Short problem 1 »
Say whether each statement below agrees with the article on Bottleno.se. Answer yes or no for each, and quote the words of the article that decide it.
(a) Spivack gives the current volume as 150 million messages a day.
(b) Bottleno.se takes its name from a piece of sonar equipment.
(c) Spivack expects the growth in messages to be linear.

# # # #

Spivack’s Bottleno.se Built To Match Scale of Exploding Message Stream

By   /  April 8, 2011  /  No Comments

The Twitter stream, says Nova Spivack, will be a victim of its own success unless we come up with new ways to filter and make sense of it. So that’s what he’s doing with his latest venture, Bottleno.se (which you’ve probably heard about in that very stream over the last few days).

Bottleno.se is diving in where Twitter Annotations ultimately didn’t tread. Named for our smart mammalian cousin with its extraordinary sonar system, Bottleno.se is setting out to help the more-power Twitter users (other social networks, like Facebook, will be wrangled too) navigate the exploding stream in real time.

“There are 150 million messages a day now,” says Spivack, whose other ventures include Klout, LiveMatrix and of course, Twine. And he’s confident that the growth experienced so far, some three times as many Twitter messages as last year, is going to be exponential, not linear. “Next year there will be more than 3 times – four times or four, five, or six times as many messages,” he predicts, with not just people but apps automatically tweeting too.

A world of accelerating streams is one where even more messages that you want to see – and more that you want to be seen – get missed. But for Bottleno.se, Spivack says, the more noise the better. “We use that noise, analyse it, and learn about each person on Twitter – each user name, each company brand – what they’re interested in, what they talk about, what they share and like, and who they are connected to, so we build a pretty rich attention profile and from that we also are then able to calculate in real time the relevance of every message to them and how important it is for them,” he says. “So we’re doing real-time personalization so we can give people a feed of the messages they really need to read.”

# # # #

Short problem 2 » In the entries, take the lines from the first line through the line with "title Basic question [121, 102, 1534, 311]". Swap "Document page" for "Page image" and write those lines again, leaving everything else unchanged.

# # # #

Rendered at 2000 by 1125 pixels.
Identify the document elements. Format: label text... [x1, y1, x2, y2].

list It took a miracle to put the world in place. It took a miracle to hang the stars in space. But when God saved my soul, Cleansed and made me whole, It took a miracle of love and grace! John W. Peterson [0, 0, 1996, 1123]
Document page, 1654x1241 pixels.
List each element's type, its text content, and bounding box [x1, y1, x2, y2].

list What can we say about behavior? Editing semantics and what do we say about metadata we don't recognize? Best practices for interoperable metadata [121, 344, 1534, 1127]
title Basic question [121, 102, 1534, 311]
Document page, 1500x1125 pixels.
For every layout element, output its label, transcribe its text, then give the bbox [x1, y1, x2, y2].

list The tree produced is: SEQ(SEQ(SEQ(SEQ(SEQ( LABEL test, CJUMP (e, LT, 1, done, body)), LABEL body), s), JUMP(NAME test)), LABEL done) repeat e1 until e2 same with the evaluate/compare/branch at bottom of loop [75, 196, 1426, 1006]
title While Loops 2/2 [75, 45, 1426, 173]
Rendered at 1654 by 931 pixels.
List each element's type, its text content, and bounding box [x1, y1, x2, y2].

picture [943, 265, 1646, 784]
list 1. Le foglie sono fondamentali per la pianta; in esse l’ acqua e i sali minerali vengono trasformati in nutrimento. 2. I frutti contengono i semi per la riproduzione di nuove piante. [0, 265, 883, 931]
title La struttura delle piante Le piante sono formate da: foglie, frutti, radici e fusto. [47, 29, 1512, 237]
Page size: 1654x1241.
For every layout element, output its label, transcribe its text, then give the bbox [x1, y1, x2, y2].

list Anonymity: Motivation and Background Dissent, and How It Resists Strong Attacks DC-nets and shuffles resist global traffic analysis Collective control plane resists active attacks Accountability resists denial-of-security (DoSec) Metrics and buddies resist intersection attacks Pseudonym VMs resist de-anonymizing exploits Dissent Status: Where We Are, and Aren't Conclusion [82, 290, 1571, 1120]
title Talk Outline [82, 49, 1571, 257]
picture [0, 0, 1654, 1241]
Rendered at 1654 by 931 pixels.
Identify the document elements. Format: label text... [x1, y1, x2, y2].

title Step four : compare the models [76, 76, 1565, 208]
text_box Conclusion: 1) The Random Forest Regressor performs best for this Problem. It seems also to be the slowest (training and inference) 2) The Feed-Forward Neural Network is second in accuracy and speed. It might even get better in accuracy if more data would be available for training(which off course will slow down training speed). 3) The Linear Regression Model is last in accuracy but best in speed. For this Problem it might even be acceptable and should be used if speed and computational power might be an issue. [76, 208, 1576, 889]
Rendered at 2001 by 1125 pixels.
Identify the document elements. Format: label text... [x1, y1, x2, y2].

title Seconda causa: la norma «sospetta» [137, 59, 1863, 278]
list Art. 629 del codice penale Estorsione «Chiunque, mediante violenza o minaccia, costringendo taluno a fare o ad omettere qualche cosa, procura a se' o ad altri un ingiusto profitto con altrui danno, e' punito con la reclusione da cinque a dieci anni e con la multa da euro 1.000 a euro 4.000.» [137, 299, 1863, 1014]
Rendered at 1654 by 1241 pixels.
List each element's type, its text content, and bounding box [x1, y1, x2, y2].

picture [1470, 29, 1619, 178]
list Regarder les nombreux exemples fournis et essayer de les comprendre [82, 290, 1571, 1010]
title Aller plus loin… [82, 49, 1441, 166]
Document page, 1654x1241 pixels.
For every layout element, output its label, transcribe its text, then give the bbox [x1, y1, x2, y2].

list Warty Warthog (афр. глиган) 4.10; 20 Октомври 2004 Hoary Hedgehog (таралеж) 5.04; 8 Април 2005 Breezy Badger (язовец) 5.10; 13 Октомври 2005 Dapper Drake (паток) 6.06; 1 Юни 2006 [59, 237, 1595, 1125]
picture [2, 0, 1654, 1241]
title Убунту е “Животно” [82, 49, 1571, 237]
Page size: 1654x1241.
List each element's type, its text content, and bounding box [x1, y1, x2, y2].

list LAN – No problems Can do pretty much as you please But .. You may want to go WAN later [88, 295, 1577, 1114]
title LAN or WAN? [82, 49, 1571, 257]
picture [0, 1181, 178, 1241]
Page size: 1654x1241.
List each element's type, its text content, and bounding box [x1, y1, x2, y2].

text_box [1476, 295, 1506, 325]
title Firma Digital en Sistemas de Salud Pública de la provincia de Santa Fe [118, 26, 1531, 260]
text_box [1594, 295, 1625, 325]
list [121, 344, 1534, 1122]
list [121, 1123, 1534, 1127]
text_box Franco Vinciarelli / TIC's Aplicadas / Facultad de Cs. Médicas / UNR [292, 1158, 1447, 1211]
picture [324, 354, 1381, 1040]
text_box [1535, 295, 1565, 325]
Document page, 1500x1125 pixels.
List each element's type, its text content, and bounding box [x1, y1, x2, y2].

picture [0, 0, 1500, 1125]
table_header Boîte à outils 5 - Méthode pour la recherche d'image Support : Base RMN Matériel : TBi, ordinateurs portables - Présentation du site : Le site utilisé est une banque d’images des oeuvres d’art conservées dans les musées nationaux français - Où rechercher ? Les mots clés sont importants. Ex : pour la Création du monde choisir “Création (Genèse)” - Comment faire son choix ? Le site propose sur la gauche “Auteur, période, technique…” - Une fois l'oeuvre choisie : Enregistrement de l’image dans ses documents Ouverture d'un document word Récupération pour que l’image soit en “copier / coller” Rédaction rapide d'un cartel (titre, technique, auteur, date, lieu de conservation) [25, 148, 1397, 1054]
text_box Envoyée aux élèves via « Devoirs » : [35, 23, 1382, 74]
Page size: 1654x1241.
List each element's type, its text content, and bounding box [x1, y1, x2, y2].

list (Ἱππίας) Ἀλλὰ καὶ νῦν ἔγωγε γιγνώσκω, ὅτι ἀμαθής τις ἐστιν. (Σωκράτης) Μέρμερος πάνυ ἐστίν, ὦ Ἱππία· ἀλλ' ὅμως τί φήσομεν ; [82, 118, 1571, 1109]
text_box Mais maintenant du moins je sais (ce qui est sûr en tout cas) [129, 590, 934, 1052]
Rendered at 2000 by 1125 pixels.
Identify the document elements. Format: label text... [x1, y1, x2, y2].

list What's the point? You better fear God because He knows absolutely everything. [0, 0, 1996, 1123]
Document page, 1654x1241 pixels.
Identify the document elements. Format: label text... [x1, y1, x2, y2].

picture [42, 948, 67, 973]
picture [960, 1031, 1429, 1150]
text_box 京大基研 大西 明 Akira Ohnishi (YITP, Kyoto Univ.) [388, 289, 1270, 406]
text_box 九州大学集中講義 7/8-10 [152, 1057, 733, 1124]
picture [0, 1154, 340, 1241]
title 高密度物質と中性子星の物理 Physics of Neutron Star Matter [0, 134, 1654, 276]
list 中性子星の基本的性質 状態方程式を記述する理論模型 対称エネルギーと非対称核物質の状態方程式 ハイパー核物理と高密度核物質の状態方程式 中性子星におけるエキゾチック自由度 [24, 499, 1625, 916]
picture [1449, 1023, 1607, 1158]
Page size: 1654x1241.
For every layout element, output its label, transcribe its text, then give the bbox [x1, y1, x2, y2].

# # # #

Complete output 1 »
(a) Yes: “There are 150 million messages a day now,”
(b) No: "Named for our smart mammalian cousin with its extraordinary sonar system"
(c) No: "is going to be exponential, not linear"

Complete output 2 »
Rendered at 2000 by 1125 pixels.
Identify the document elements. Format: label text... [x1, y1, x2, y2].

list It took a miracle to put the world in place. It took a miracle to hang the stars in space. But when God saved my soul, Cleansed and made me whole, It took a miracle of love and grace! John W. Peterson [0, 0, 1996, 1123]
Page image, 1654x1241 pixels.
List each element's type, its text content, and bounding box [x1, y1, x2, y2].

list What can we say about behavior? Editing semantics and what do we say about metadata we don't recognize? Best practices for interoperable metadata [121, 344, 1534, 1127]
title Basic question [121, 102, 1534, 311]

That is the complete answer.